Open aspell-helper opened 14 years ago
Kevin Atkinson kevina\@sf updated the issue on 2011-06-27 23:38:59 UTC
Kevin Atkinson kevina\@sf updated the issue on 2011-07-03 22:03:54 UTC
Kevin Atkinson kevina\@sf commented on 2011-07-03 22:03:54 UTC
So the problem is that d'orgán and Dorgan are similar in that they both have the same "clean" value of "dorgan" but the soundslike is different at "T*R*K*" and "T*R*K*N" respectively, which violates some of my assumptions I made. Not sure how I am going to fix this.
Kevin Atkinson kevina\@sf commented on 2011-07-04 01:06:51 UTC
And fixing this will almost certainly require breaking the dictionary format, further complicating things.
Kevin Scannell cos\@sf commented on 2011-07-18 15:27:21 UTC
Ok, maybe we're honing in on the problem. Both of those words *should* have a soundslike of "T*R*K*N". But I can't find a problem in the gaeilge_phonet.dat file.
As a simpler example, consider "organ". Should have a soundalike of *R*K*N but it comes out as *R*K*
The rule that's causing the trouble appears to be:
R(BGM)- R*
I think this because, for example, the string "oragan" correctly gives *R*K*N.
Am I not allowed to use the - syntax together with characters in parens as above? That syntax seems to work correctly other places.
Kevin Atkinson kevina\@sf updated the issue on 2011-07-19 18:29:08 UTC
Kevin Atkinson kevina\@sf commented on 2011-07-19 18:29:08 UTC
There could also be a bug in the phonet code. I did not write the original code, and it has been a while since I looked at it. I will try to have a look sometime soon.
If you fell so inclined you are welcome to look for yourself.
Kevin Scannell cos\@sf created a bug report on 2010-07-26 16:02:39 UTC (Orig. from https://sourceforge.net/p/aspell/bugs/243)
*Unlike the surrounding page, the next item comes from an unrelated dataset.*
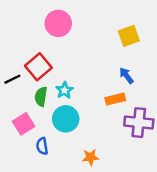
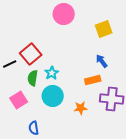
pink circle: (58, 23) -> (64, 14), moved
blue semicircle: (42, 146) -> (34, 128), moved
orange star: (90, 157) -> (81, 108), moved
Using Aspell 0.60.6 on Ubuntu, and a fresh install of the Irish dictionary aspell5-ga-4.4-0.tar.bz2.
Immediately after "sudo make install" of the dictionary, I run this, expecting no output:
$ /usr/bin/word-list-compress d < ga.cwl | iconv -f iso-8859-1 -t utf8 | aspell --lang=ga list d'orgán m'orgán n-arm t-arm
These four aren't recognized though. The other 326042 are ok!